Litauischer Chirurg neuer EU-Gesundheitskommissar
Der 63jährige Andriukaitis ist der erste Arzt auf diesem Posten. Der gelernte Chirurg verfügt darüber hinaus über politische Erfahrungen in der Gesundheitspolitik. Denn er war von 2012 bis zu seinem Wechsel nach Brüssel im Sommer diesen Jahres Gesundheitsminister seines Landes. In seiner neuen Funktion als Gesundheitskommissar ist Andriukaitis zudem für Fragen zum europäischen Verbraucherschutz und zur Arzneimittelpolitik der EU zuständig.
Bislang leitet der Malteser Tonio Borg das Ressort. Borg hatte 2012 seinen Landsmann John Dalli abgelöst, nachdem dieser wegen Korruptionsvorwürfen im Zusammenhang mit der Revision der EU-Tabakrichtlinie vorzeitig von seinem Amt als Gesundheitskommissar zurückgetreten war.Das Ressort wurde 1999 eingeführt. Damals leitet der Brite David Byrne als erster europäischer Gesundheitskommissar das Ressort. Die Bedeutung der EU-Gesundheitspolitik hat in den letzten Jahren zudem eher zu- als abgenommen, da die Brüsseler Machthaber die wichtige Rolle die Gesundheitssysteme als Wirtschafts- und Standortfaktor für die Union erkannt haben.
SARS, Vogelgrippe und Ebola sind drängende Themen
Ziel der europäischen Gesundheitspolitik war und ist es vor allem, die körperliche und geistige Gesundheit der europäischen Bürger durch grenzüberschreitende Maßnahmen zu verbessern und überall in der Union ein hohes Gesundheitsschutzniveau sicherzustellen. Zu diesem Zweck hat die EU in den zurückliegenden Jahren zahlreiche Verordnungen, Richtlinien und Aktionsprogramme erlassen. Sie dienen unter anderem dazu, den Ausbruch und die Verbreitung von Infektionskrankheiten und Seuchen wie SARS oder die Vogelgrippe innerhalb der EU einzudämmen beziehungsweise zu verhindern, die Ausbildungsstandards von Medizin- und Pflegeberufen anzugleichen, den Drogenkonsum zu bekämpfen und die Sicherheit von Arzneimitteln und Medizinprodukten zu gewährleisten.

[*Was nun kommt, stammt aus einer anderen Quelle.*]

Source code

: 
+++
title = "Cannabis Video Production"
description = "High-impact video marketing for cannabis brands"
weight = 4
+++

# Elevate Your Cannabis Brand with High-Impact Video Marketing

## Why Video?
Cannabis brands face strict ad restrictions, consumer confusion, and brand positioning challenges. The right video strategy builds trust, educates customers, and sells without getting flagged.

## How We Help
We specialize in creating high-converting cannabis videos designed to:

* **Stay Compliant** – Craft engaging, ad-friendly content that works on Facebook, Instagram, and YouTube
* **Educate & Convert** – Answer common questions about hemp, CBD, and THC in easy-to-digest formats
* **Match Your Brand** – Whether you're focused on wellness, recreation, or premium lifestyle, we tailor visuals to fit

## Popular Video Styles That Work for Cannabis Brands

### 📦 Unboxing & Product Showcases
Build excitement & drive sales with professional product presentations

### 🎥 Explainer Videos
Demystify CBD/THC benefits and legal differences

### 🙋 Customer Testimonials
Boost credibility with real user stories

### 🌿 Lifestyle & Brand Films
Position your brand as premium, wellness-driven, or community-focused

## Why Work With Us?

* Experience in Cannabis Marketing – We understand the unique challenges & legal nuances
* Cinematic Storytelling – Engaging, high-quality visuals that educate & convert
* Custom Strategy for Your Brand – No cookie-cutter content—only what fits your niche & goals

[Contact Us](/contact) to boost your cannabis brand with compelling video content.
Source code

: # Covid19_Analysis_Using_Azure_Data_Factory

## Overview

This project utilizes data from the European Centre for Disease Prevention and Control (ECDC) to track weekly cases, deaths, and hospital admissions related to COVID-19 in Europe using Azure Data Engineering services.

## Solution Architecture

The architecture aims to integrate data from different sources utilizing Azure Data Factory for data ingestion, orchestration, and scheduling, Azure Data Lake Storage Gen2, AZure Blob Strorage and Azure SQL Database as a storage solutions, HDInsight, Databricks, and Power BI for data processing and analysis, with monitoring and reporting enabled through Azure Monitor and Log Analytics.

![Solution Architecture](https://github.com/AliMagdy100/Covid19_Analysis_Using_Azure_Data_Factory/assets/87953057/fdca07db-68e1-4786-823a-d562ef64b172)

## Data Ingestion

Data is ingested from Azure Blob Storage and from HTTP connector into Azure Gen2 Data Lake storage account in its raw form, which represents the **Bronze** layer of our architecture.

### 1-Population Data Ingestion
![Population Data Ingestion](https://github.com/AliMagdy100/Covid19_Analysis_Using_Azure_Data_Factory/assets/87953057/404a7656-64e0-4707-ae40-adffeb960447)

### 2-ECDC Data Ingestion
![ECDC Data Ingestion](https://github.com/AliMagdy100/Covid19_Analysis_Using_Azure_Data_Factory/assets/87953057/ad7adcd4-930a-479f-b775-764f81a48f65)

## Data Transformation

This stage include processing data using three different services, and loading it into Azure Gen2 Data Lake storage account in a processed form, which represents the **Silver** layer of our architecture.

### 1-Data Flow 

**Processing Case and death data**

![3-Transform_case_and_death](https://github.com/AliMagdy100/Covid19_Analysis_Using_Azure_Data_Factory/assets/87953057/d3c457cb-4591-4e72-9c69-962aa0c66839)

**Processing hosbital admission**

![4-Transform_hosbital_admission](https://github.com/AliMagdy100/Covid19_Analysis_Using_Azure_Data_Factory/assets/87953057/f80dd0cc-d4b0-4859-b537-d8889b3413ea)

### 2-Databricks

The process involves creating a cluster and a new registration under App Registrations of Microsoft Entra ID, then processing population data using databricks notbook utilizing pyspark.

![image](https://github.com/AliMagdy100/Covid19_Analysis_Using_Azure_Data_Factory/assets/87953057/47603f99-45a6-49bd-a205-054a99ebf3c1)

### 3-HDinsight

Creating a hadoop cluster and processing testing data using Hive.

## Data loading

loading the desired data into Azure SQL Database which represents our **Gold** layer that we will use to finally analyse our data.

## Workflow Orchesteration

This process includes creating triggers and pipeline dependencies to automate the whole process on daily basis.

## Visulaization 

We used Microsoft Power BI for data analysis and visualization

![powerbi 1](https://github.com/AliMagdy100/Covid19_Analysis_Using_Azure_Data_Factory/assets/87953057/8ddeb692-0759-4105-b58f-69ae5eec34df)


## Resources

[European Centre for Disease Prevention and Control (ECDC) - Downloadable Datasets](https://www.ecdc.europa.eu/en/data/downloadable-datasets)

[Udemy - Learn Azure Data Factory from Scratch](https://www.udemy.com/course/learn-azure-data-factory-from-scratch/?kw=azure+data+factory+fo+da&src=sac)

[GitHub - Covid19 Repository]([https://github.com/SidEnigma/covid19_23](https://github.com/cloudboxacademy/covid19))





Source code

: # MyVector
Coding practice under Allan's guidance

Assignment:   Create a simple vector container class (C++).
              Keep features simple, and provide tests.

Die EU beschäftigt sich dabei auch mit so aktuellen Fragen wie die Sicherheit von Amalgamfüllungen oder der Gefahr der Ausbreitung des Ebola-Virus innerhalb der Union. Zu den Grundwerten der EU-Gesundheitspolitik, zu denen sich alle EU-Mitgliedstaaten bekannt haben, gehören der universelle Zugang zu einer Gesundheitsversorgung von guter Qualität für alle EU-Bürger. Mit der Umsetzung der Richtlinie zur grenzüberschreitenden Gesundheitsversorgung im Oktober 2013, die Patienten das Recht einräumt, sich überall in der Union auf Kosten ihrer heimischen Krankenkasse behandeln zu lassen, ist die EU diesem Ziel einen großen Schritt näher gekommen.
Organisation des Gesundheitswesens bleibt nationale Aufgabe
Die Mitgliedstaaten wachen dabei beispielsweise im EU-Ministerrat mit Argusaugen darüber, dass die EU-Kommission ihre Kompetenzen nicht überschreitet. Denn die Verantwortung für die Organisation des Gesundheitswesens und die medizinische Versorgung ist und bleibt vorrangig eine nationale Aufgabe. Brüssel darf nach dem Vertrag von Lissabon hier in erster Linie lediglich eine koordinierende Funktion übernehmen, um die Zusammenarbeit der Mitgliedstaaten zu fördern, beispielsweise durch Leitlinien und Indikatoren oder den Austausch bewährter Verfahren.
Derzeit ganz oben auf der Agenda der EU-Gesundheitspolitik stehen ein neuer Regelungsrahmen für die Sicherheit von und den Umgang mit Medizinprodukten, die Schaffung von Exzellenzzentren für seltene Erkrankungen und die Bekämpfung gesundheitlicher Ungleichheiten zwischen den EU-Mitgliedstaaten.